Wie der große Senat des BFH mit Beschluß vom 5. Juli 1990 GrS 4-6/89 (BFHE 161, 317, BStBl II 1990, 847) unter Änderung der bisherigen Rechtsprechung entschieden hat, ist die Übertragung eines Grundstücks im Wege der vorweggenommenen Erbfolge gegen die Zusage von sog. Gleichstellungsgeldern an Angehörige, von einer Abstandszahlung an den Übertragenden und die Übernahme von Verbindlichkeiten ein teilentgeltliches Rechtsgeschäft. In Höhe der zugesagten Leistungen und der übernommenen Verbindlichkeiten entstehen dem Übernehmer Anschaffungskosten. Der Senat verweist zur Vermeidung von Wiederholungen auf die Ausführungen in dem genannten Beschluß unter C II. 2. und 3. Dagegen erwirbt der Übernehmer das Grundstück insoweit unentgeltlich, als sich der Übertragende an dem Vermögen ein Nutzungsrecht vorbehält. Die Einräumung des Nutzungsrechts stellt keine Gegenleistung des Übernehmers für die Übertragung des Grundstücks dar; sie mindert vielmehr von vornherein das übertragene Vermögen (BFH-Urteil vom 28. Juli 1981 VIII R 124/76, BFHE 134, 130, BStBl II 1982, 378). Wie sich aus Abschn. C II. 2. Buchst. b der Gründe des Beschlusses des Großen Senats vom 5. Juli 1990 ergibt, wird an dieser Rechtsauffassung festgehalten.
Bei Zugrundelegung der vorgenannten Rechtsgrundsätze sind den Klägern Anschaffungskosten für das Grundstück in Höhe der übernommenen Verbindlichkeiten und der Barleistung entstanden. Nach den Feststellungen des FG entfallen davon 64,58 % auf das Gebäude. Die erhöhten Absetzungen gemäß § 7b Abs. 1 EStG betragen . . . DM. Diese können allerdings nicht in voller Höhe als Werbungskosten bei den Einkünften aus Vermietung und Verpachtung der Kläger abgezogen werden; denn hinsichtlich des den Eltern des Klägers eingeräumten Wohnrechts erfüllen die Kläger nicht den Tatbestand der Einkünfteerzielung.

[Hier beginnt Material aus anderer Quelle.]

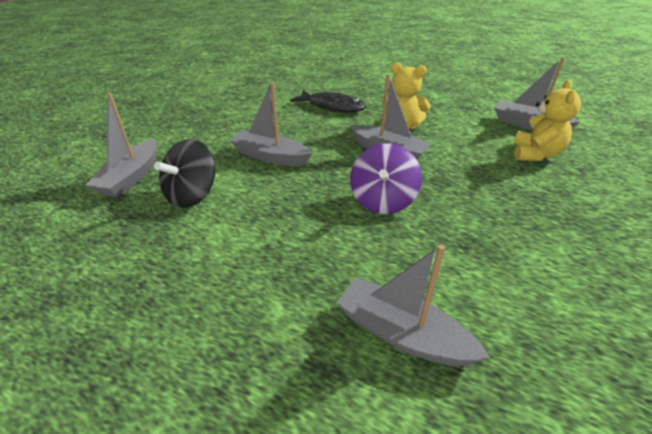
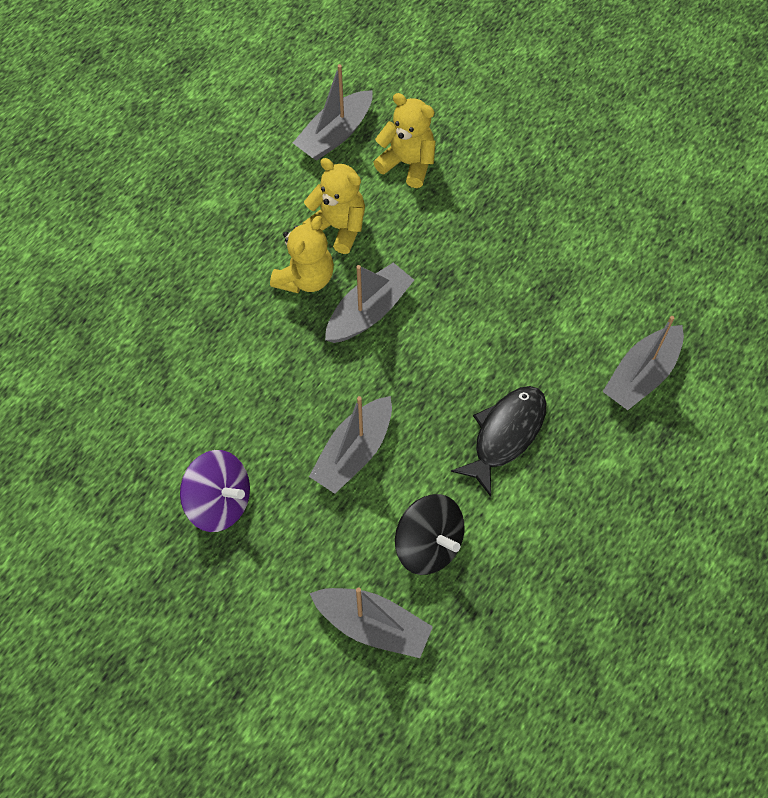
camera: 80 degrees left, 25 degrees up
black fish [290,90,366,112] -> black fish moved to [451,386,547,497]
purple spinning top [350,143,422,214] -> purple spinning top moved to [180,450,250,532]
none -> yellow teddy bear [302,158,365,254]

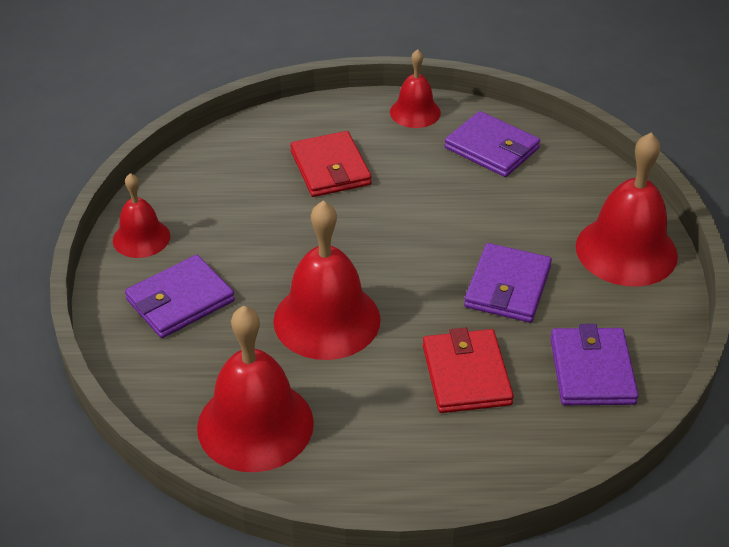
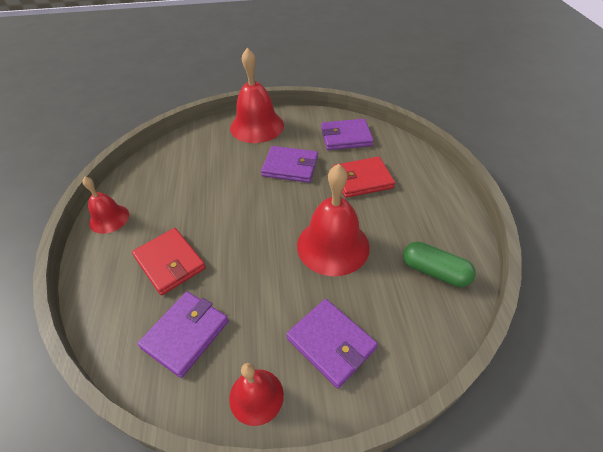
camera: 95 degrees left, 5 degrees up
red bell [197,306,314,472] -> green capsule [403,241,476,287]
red wallet [290,131,372,197] -> red wallet turned 75 degrees clockwise [132,228,206,295]
purple wallet [445,111,540,177] -> purple wallet moved to [137,291,229,378]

Soweit Aufwendungen des Eigentümers im Zusammenhang mit Einnahmen stehen, die dem dinglich oder obligatorisch Nutzungsberechtigten zuzurechnen sind, sind sie vom Werbungskostenabzug ausgeschlossen (vgl. BFH-Urteile vom 16. Oktober 1984 IX R 81/82, BFHE 143, 310, BStBl II 1985, 390, und vom 13. Februar 1990 IX R 99/85, BFH/NV 1990, 628 mit weiteren Hinweisen). Das gilt auch für erhöhte Absetzungen (vgl. BFH-Urteil vom 23. Oktober 1984 IX R 48/80, BFHE 143, 313, BStBl II 1985, 453).
Der Senat kann nicht abschließend entscheiden; denn das FG hat keine Feststellungen dazu getroffen, in welchem Umfang die Kläger den Tatbestand der Erzielung von Einkünften aus Vermietung und Verpachtung erfüllen. Die Streitsache wird zur Nachholung der entsprechenden Feststellungen und zur erneuten Entscheidung an das FG zurückverwiesen.